To kick it off, Mr. Giovannetti summarized some of the report’s notable statistics and trends. He shared that companies located in the industry’s established biotech centers (the US, Europe, Canada and Australia) had revenues of US$89.8 billion in 2012, up eight percent from 2011. He also noted that net incomes increased by US$1.4 billion to US$5.2 billion year over year, due in large part to revenue growth and R&D cutbacks. In addition to these positive trends, Mr. Giovannetti also said that total investment in R&D has failed to track with increases in revenue growth, which he called a “troubling bellwether.”
Mr. Jaggi then spoke to the biotech industry’s “implementation gap” whereby companies are not demonstrating the value of products currently in development, due to a stronger focus on “efficiency matters” in clinical trials over “evidence matters.” Additionally, Mr. Jaggi spoke about the decrease in overall biotech funding due to a reduction in debt funding and a lukewarm IPO environment. In the face of these challenges, Mr. Jaggi provided attendees with recommendations to help increase their focus on demonstrating product value with guiding principles that ranged from understanding the current standards of care and value pathways, designing relevant clinical trials, identifying new solutions for value leakage, and defending products after their launches.

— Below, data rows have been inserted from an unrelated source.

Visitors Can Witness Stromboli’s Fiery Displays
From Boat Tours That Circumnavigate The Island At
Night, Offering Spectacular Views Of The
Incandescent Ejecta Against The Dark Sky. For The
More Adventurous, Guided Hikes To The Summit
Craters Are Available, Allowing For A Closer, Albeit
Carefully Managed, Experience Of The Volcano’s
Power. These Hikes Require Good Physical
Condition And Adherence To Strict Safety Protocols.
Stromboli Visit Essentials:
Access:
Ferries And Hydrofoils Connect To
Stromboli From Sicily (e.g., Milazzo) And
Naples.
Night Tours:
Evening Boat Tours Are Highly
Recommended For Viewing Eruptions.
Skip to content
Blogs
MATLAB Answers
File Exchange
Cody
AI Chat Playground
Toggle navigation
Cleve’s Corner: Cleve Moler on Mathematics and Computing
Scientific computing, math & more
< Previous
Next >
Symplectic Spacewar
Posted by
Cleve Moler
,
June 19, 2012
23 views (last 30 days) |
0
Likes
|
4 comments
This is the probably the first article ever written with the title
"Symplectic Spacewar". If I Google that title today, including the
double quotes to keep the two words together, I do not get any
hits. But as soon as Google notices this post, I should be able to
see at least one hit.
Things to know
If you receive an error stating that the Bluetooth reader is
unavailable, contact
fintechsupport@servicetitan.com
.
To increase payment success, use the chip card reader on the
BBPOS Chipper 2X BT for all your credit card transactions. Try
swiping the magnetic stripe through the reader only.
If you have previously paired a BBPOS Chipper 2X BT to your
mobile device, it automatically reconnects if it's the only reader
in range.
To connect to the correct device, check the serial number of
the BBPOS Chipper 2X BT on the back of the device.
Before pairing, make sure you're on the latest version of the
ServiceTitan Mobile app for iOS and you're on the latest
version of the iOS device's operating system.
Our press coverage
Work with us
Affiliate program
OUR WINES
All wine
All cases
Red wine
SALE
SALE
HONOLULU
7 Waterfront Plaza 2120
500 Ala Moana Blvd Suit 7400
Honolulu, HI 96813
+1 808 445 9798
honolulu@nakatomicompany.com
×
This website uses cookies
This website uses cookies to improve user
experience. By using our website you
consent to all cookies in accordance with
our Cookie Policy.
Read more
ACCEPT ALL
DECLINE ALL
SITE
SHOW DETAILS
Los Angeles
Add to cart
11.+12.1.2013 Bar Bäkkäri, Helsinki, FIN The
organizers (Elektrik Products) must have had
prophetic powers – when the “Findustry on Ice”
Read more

In addition to the actual findings, the panelists engaged in a lively discussion that largely focused on how biopharma and VC firms can demonstrate and determine value earlier in the drug development process. For example, Mr. Edelman said he views value from an acquisition perspective, and that in the past few years, he has seen companies with great science and IP that have failed in the areas of pricing, market access and reimbursement. Ms. Jenkins said three questions she always asks early on are whether a particular drug will work, whether its benefits outweigh its risks, and whether the drug would have a differentiated profile. Mr. Pops said one of the challenges the industry faces is the lack of agreement about what value is, and how it is measured. Additionally, the panelists touched on opportunities as biopharma firms expand their reach into new disease areas. Ms. Pollard-Knight noted that it’s difficult to finance emerging companies that are focused on chronic diseases at the current time, whereas it’s easier to finance companies that are focused more on rare diseases.

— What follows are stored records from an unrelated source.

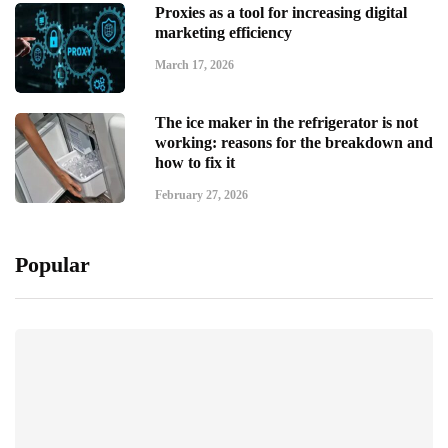
Proxies as a tool for increasing digital
marketing efficiency
March 17, 2026
The ice maker in the refrigerator is not
working: reasons for the breakdown and
how to fix it
February 27, 2026
Popular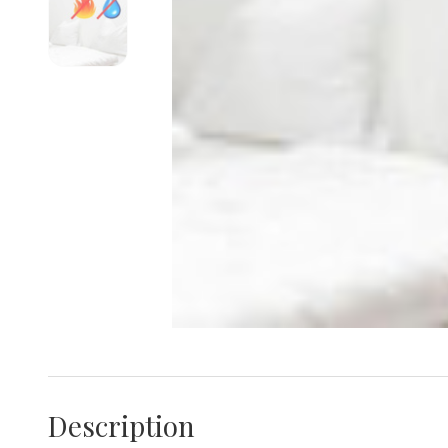
Description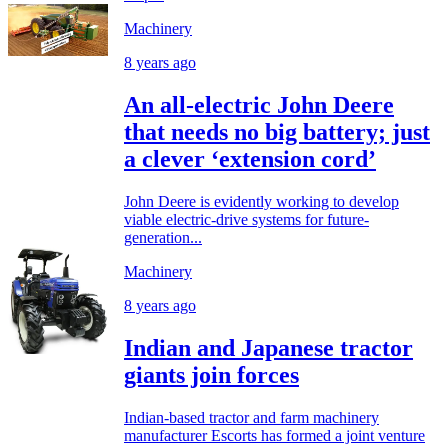
Machinery
8 years ago
An all-electric John Deere
that needs no big battery; just
a clever ‘extension cord’
John Deere is evidently working to develop
viable electric-drive systems for future-
generation...
Machinery
8 years ago
Indian and Japanese tractor
giants join forces
Indian-based tractor and farm machinery
manufacturer Escorts has formed a joint venture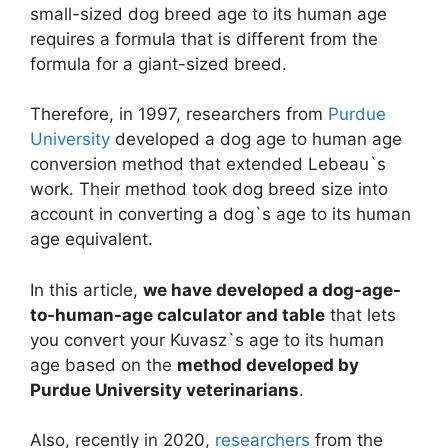
small-sized dog breed age to its human age
requires a formula that is different from the
formula for a giant-sized breed.
Therefore, in 1997, researchers from
Purdue
University
developed a dog age to human age
conversion method that extended Lebeau`s
work. Their method took dog breed size into
account in converting a dog`s age to its human
age equivalent.
In this article,
we have developed a dog-age-
to-human-age calculator and table
that lets
you convert your Kuvasz`s age to its human
age based on the
method developed by
Purdue University veterinarians
.
Also, recently in 2020,
researchers
from the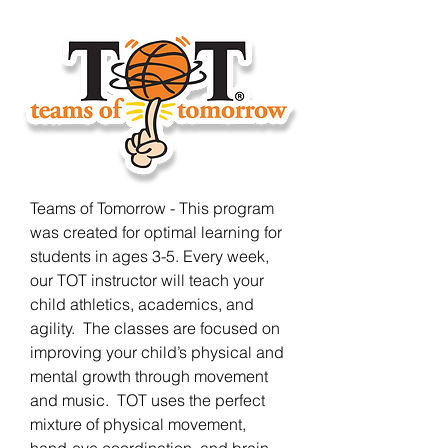
Teams of Tomorrow - This program
was created for optimal learning for
students in ages 3-5. Every week,
our TOT instructor will teach your
child athletics, academics, and
agility. The classes are focused on
improving your child’s physical and
mental growth through movement
and music. TOT uses the perfect
mixture of physical movement,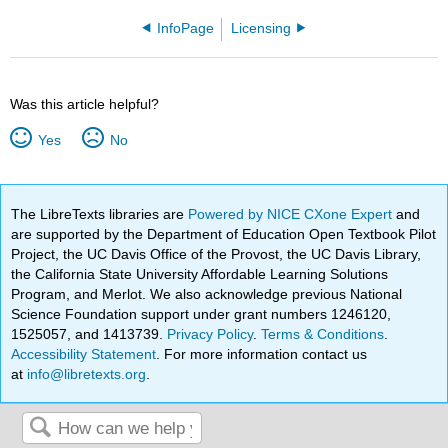
InfoPage
Licensing
Was this article helpful?
Yes
No
The LibreTexts libraries are
Powered by NICE CXone Expert
and
are supported by the Department of Education Open Textbook Pilot
Project, the UC Davis Office of the Provost, the UC Davis Library,
the California State University Affordable Learning Solutions
Program, and Merlot. We also acknowledge previous National
Science Foundation support under grant numbers 1246120,
1525057, and 1413739.
Privacy Policy
.
Terms & Conditions
.
Accessibility Statement
. For more information contact us
at
info@libretexts.org
.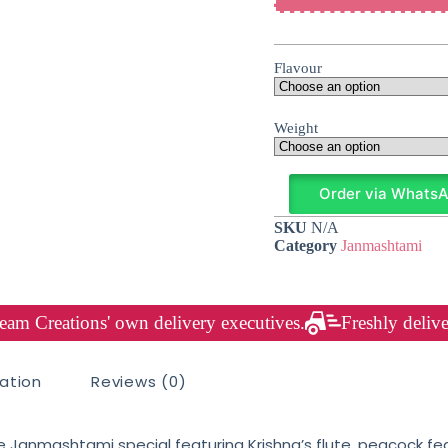
Flavour
Weight
Order via Whats
SKU
N/A
Category
Janmashtami
am Creations' own delivery executives.
Freshly delive
mation
Reviews (0)
ine Janmashtami special featuring Krishna’s flute, peacock fe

To wrap up the discussion, the panelists provided their thoughts on where partnering comes into the value equation, and interest in precompetitive collaboration was raised as something they would like to see more of within the industry. Mr. Pops concluded the Session by stressing the importance of advocating for the voices of patients – as patients are now advocating for themselves – and how it is paramount to listen to their voices early on in the process.